Source records
++++
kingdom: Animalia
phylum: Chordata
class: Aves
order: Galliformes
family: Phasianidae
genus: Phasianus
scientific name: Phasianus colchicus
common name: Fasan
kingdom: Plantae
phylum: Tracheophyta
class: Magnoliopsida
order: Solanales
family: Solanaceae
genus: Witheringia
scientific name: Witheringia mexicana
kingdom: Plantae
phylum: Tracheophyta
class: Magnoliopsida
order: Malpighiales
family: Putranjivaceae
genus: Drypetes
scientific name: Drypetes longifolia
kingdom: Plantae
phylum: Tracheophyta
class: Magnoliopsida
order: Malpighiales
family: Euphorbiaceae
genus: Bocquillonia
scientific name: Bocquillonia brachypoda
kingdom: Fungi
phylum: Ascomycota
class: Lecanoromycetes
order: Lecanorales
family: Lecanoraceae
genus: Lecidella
++++
> [Short problem]: Rewrite every line of the entries above as a JSON list of strings, one string per line, and skip any blank lines.

> [Final result]:
[
  "kingdom: Animalia",
  "phylum: Chordata",
  "class: Aves",
  "order: Galliformes",
  "family: Phasianidae",
  "genus: Phasianus",
  "scientific name: Phasianus colchicus",
  "common name: Fasan",
  "kingdom: Plantae",
  "phylum: Tracheophyta",
  "class: Magnoliopsida",
  "order: Solanales",
  "family: Solanaceae",
  "genus: Witheringia",
  "scientific name: Witheringia mexicana",
  "kingdom: Plantae",
  "phylum: Tracheophyta",
  "class: Magnoliopsida",
  "order: Malpighiales",
  "family: Putranjivaceae",
  "genus: Drypetes",
  "scientific name: Drypetes longifolia",
  "kingdom: Plantae",
  "phylum: Tracheophyta",
  "class: Magnoliopsida",
  "order: Malpighiales",
  "family: Euphorbiaceae",
  "genus: Bocquillonia",
  "scientific name: Bocquillonia brachypoda",
  "kingdom: Fungi",
  "phylum: Ascomycota",
  "class: Lecanoromycetes",
  "order: Lecanorales",
  "family: Lecanoraceae",
  "genus: Lecidella"
]